━━━ Excerpt to read

In developing Islam within the framework of axial religion, I aim to interpret it through the lens of the religious construction of reality. This approach explicates religious ideas or discourse in terms of elective affinity, linking them with material interests within a broader spectrum, and examining their relationship with power structures in the course of political development.
Intentional Circle: Questioning Back and Forward
In the religious construction of Islamic reality, archaeological clarification focuses on examining the discursive traces of past systems of knowledge (episteme). It explores how knowledge is produced and organized through language, institutions, and practices. Prolepsis, in the sense of understanding the future, is not separate from the archaeological clarification of how past societies dealt with the religious construction of reality, including aspects like agency, status stratification, institutions, governance, and power structures.
This approach also informs our understanding of how contemporary societies might address similar issues in the future. It involves questioning forward through a deeper understanding of potential solutions, fostering constructive thinking and dialogue in exploring future possibilities. Questioning back to religious sources cannot be separated from questioning forward, as seen in the intentional circle or spectrum.
In this context, prolepsis involves understanding how current systems of knowledge shape the present while anticipating their influence on future developments. Knowledge systems are embedded within the transcendental reality of the life-world, which underpins a proleptic practice in addressing the religious construction of reality toward the future.

━━━━━━
━━━ Record extracts

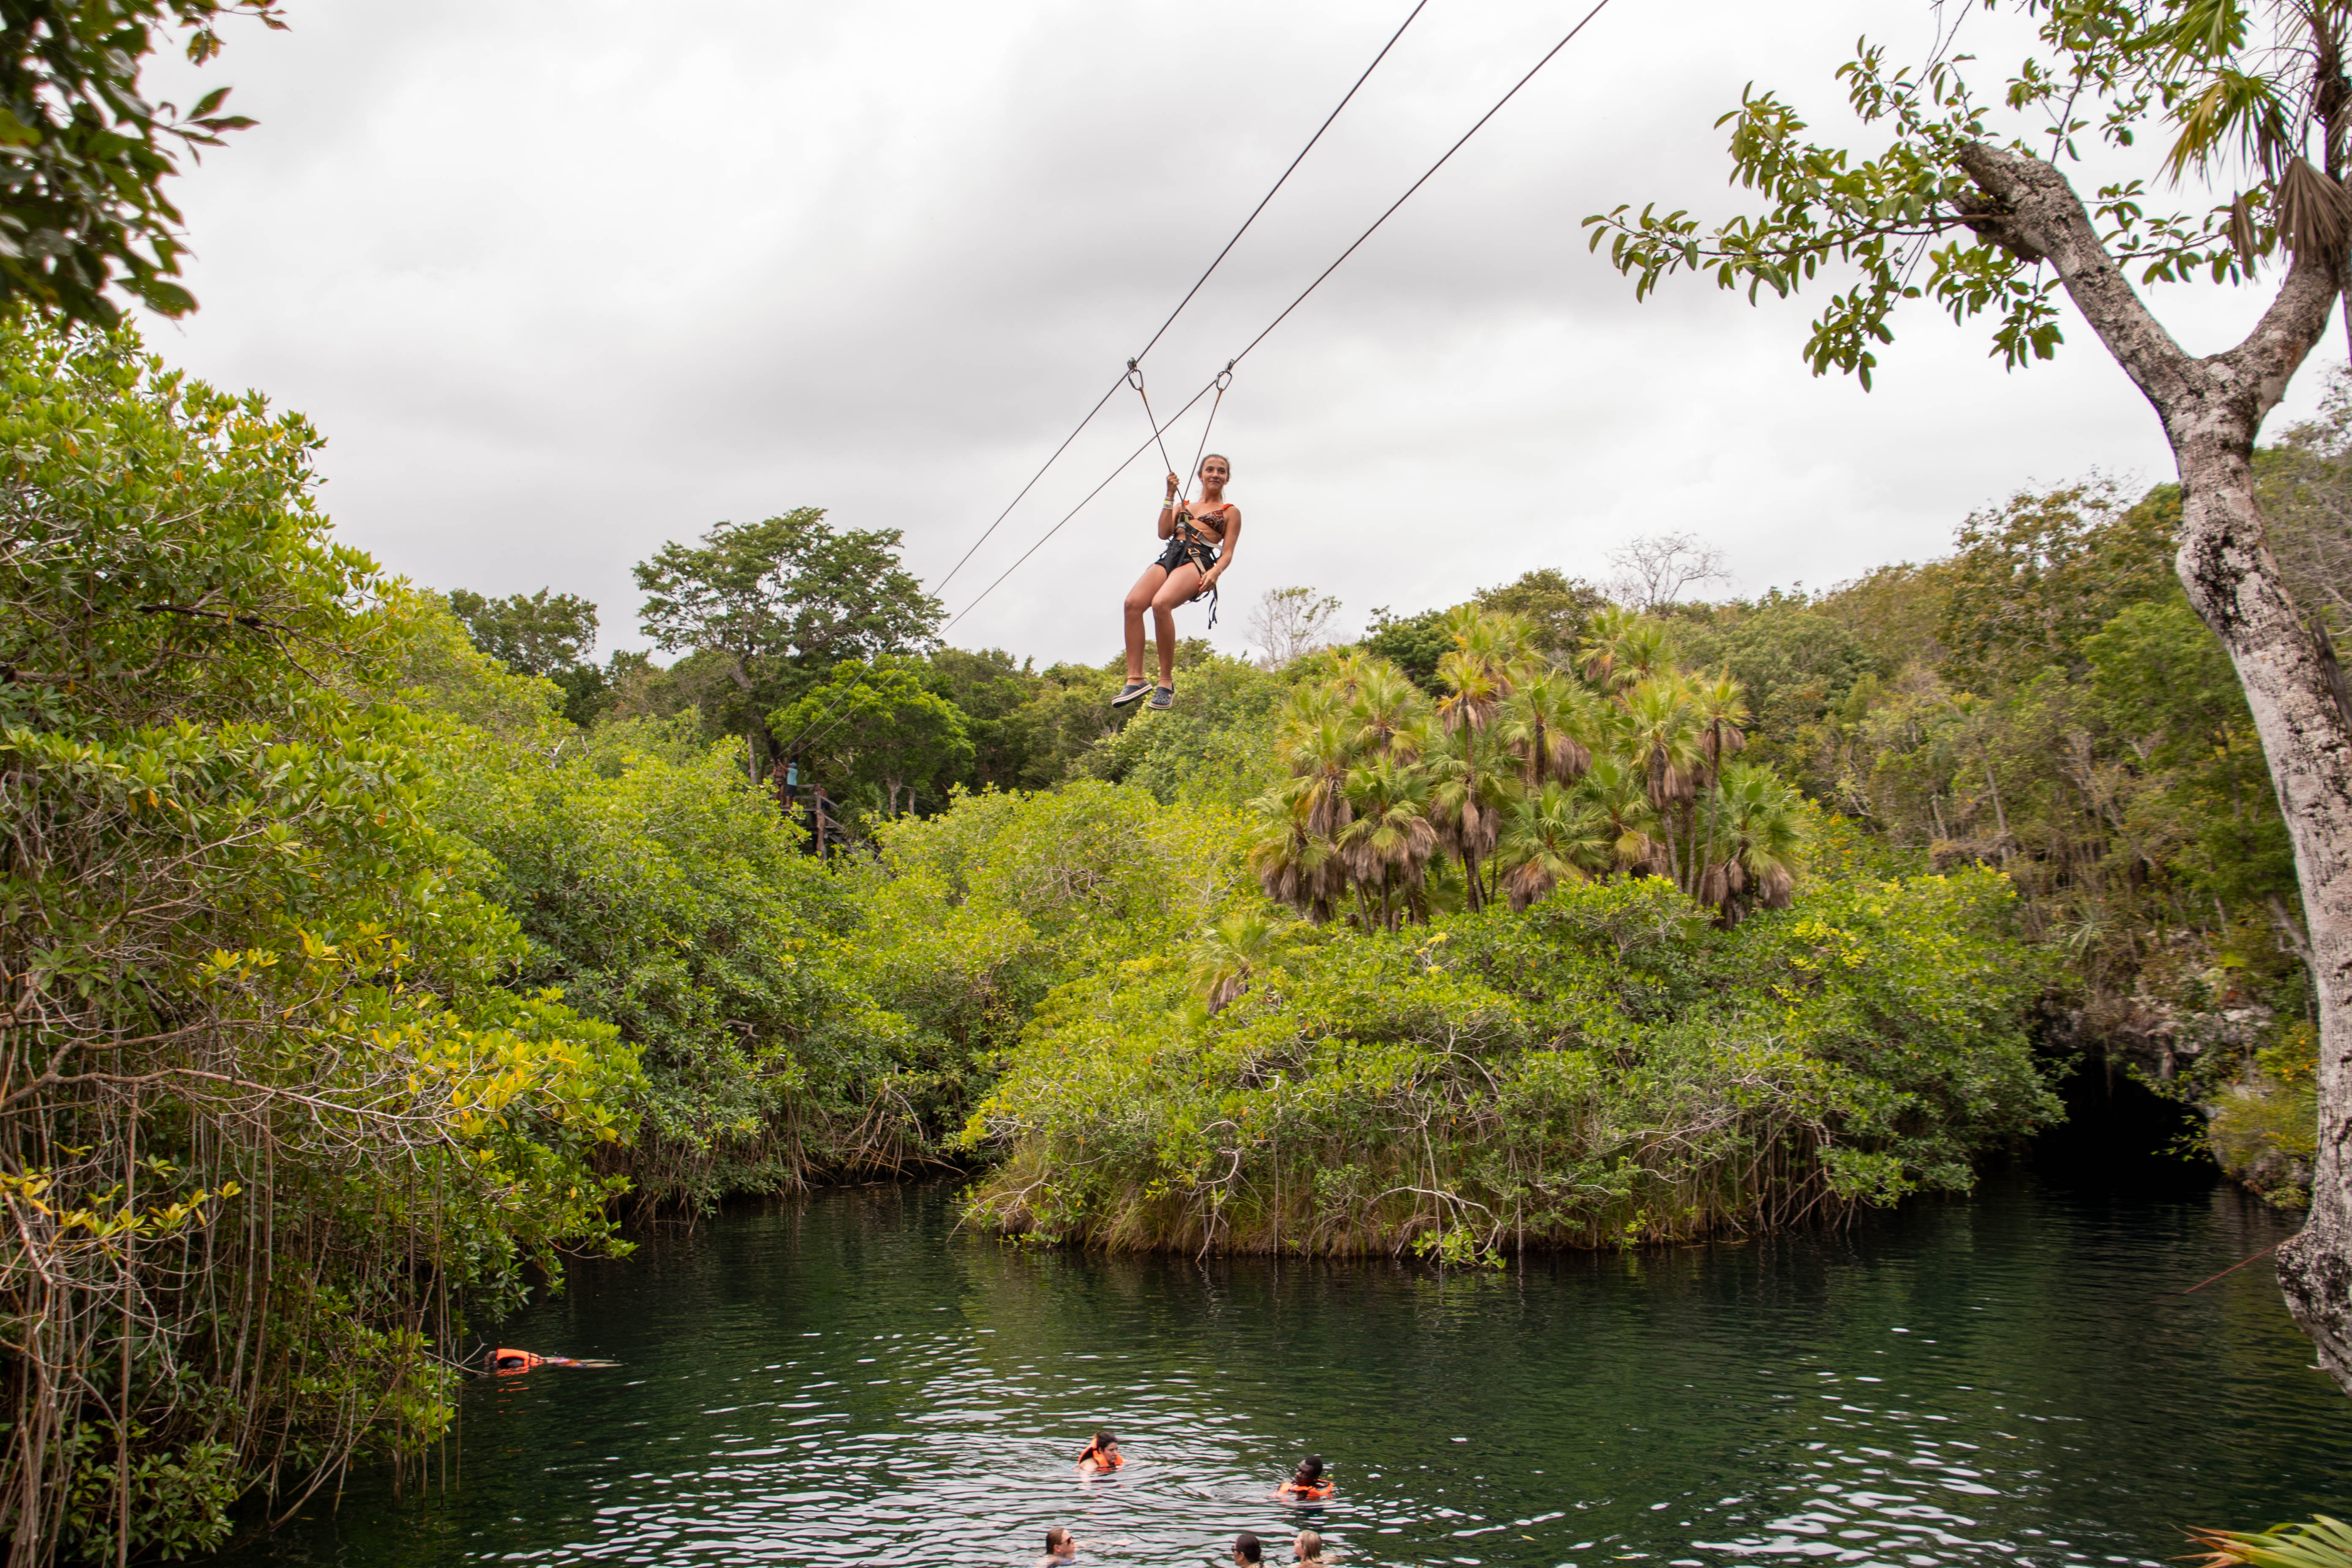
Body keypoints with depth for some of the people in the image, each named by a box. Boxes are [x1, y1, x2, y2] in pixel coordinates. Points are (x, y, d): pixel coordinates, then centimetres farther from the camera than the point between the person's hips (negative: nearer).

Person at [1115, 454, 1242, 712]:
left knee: (1161, 603, -35)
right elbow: (1164, 533, 13)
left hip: (1199, 560, -5)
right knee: (1133, 603, -26)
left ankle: (1167, 683, -29)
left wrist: (1216, 572, -14)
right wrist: (1170, 497, 10)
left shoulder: (1231, 512, 18)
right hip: (1170, 556, 5)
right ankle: (1135, 679, -28)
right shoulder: (1184, 506, 30)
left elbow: (1227, 554, 7)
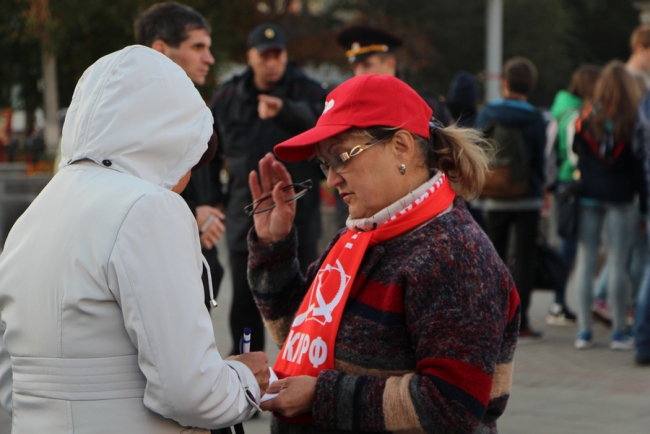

━━━━━━

Required action A
Could you quote the passage on Islam starting with "This approach also" and going on through "circle or spectrum."?
Required action B
Could you move each keypoint coordinate and depth in the listing by adding -87 to every number, starting with the line with "right elbow: (1164, 533, 13)" and going on through the end of the listing? Rewrite only those lines in full, and leave out the pictures.
The passage on Islam and the listing were taken from unrelated sources.

Response box A
This approach also informs our understanding of how contemporary societies might address similar issues in the future. It involves questioning forward through a deeper understanding of potential solutions, fostering constructive thinking and dialogue in exploring future possibilities. Questioning back to religious sources cannot be separated from questioning forward, as seen in the intentional circle or spectrum.

Response box B
right elbow: (1077, 446, -74)
left hip: (1112, 473, -92)
right knee: (1046, 516, -113)
left ankle: (1080, 596, -116)
left wrist: (1129, 485, -101)
right wrist: (1083, 410, -77)
left shoulder: (1144, 425, -69)
right hip: (1083, 469, -82)
right ankle: (1048, 592, -115)
right shoulder: (1097, 419, -57)
left elbow: (1140, 467, -80)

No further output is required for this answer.